:: To do ::
Give back every entry exactly; drop the pictures.

:: Records supplied ::
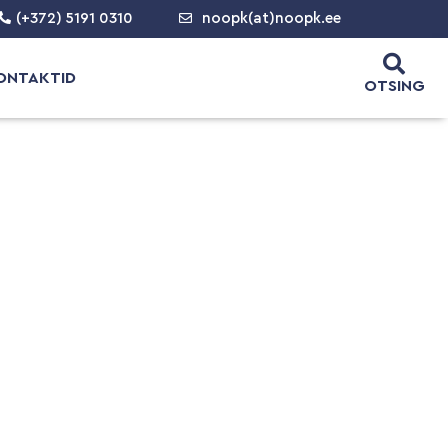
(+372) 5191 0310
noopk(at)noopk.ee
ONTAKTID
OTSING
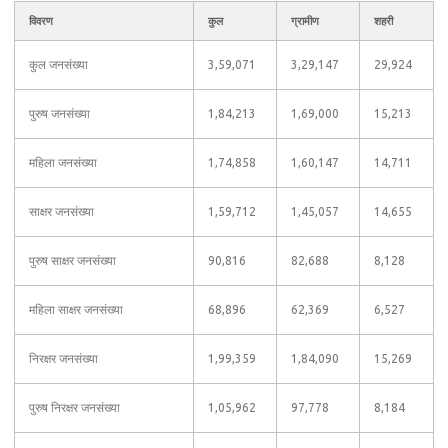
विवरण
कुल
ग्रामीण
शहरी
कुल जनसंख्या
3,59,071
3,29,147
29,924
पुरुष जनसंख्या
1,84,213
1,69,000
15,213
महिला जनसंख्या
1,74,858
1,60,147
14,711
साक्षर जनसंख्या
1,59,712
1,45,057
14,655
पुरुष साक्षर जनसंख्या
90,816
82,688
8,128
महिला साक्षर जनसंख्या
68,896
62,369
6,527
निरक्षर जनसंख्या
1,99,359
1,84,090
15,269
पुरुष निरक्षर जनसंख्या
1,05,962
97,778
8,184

:: Written solution ::
(+372) 5191 0310
noopk(at)noopk.ee
ONTAKTID
OTSING
विवरण
कुल
ग्रामीण
शहरी
कुल जनसंख्या
3,59,071
3,29,147
29,924
पुरुष जनसंख्या
1,84,213
1,69,000
15,213
महिला जनसंख्या
1,74,858
1,60,147
14,711
साक्षर जनसंख्या
1,59,712
1,45,057
14,655
पुरुष साक्षर जनसंख्या
90,816
82,688
8,128
महिला साक्षर जनसंख्या
68,896
62,369
6,527
निरक्षर जनसंख्या
1,99,359
1,84,090
15,269
पुरुष निरक्षर जनसंख्या
1,05,962
97,778
8,184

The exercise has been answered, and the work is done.